Health and Happiness

Reading, writing and aerobics: How a popular Indy school uses movement to help kids learn

PHOTO: Dylan Peers McCoy
Indianapolis Public Schools SUPER School 19 has a focus on fitness.

The ceiling of Principal Aleicha Ostler’s office in School 19 often vibrates, as small feet clamor and stomp above her head.

Ostler’s office isn’t below the gym or a busy hallway, but the classroom above her is seldom quiet. That’s because nearly every class at School 19 has physical activity built into the day, with students walking, dancing and stomping as they study English, math and history.

An elementary and middle school southeast of downtown, School 19 — known in Indianapolis as the SUPER school — is among the most popular magnet schools in the city. Then again, it’s a rare breed: a magnet program focused on health and physical activity at a time when some schools prohibit students from moving during class.

“Here it’s encouraged,” Ostler said. “When they are sitting on a yoga ball, they can rock, they can bounce. They are not told to stop.”

In addition to yoga balls in every classroom, the school has standing desks and exercise equipment students can use during class — such as pedals under desks, stools that spin and child-size ellipticals.

Indianapolis Public Schools SUPER School 19.
PHOTO: Dylan Peers McCoy
Indianapolis Public Schools SUPER School 19.

On a Monday afternoon, the students in one classroom chanted and stomped their feet to music as they counted by seven. Down the hall, seventh graders walked to each side of their social studies class for a debate about whether it’s a “big deal” when football players don’t stand for the national anthem.

In a kindergarten classroom, the teacher led his students in physical movements as they spelled out words, touching his hands to his head, waist and feet for each letter.

“They are just very simple strategies,” said Ostler, who has been principal of School 19 for eight years.

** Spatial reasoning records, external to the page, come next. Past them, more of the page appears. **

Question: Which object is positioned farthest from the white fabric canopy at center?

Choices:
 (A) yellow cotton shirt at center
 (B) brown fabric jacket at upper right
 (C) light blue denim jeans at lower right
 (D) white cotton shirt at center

It’s an approach that has proven popular with families. The magnet program is open to children from across the district, and it commonly attracts more students than it can serve — particularly for middle school, which sometimes has more than 100 students on the waitlist, Ostler said.

Yet the little known program ignited controversy last month, when the IPS administration revealed a proposal to convert School 43 to a SUPER school without consulting community leaders. After receiving a rebuke from board member Kelly Bentley, the district retracted the plan. The future of School 43 is still undecided, however, and the school could still convert to a magnet with a health and physical activity focus.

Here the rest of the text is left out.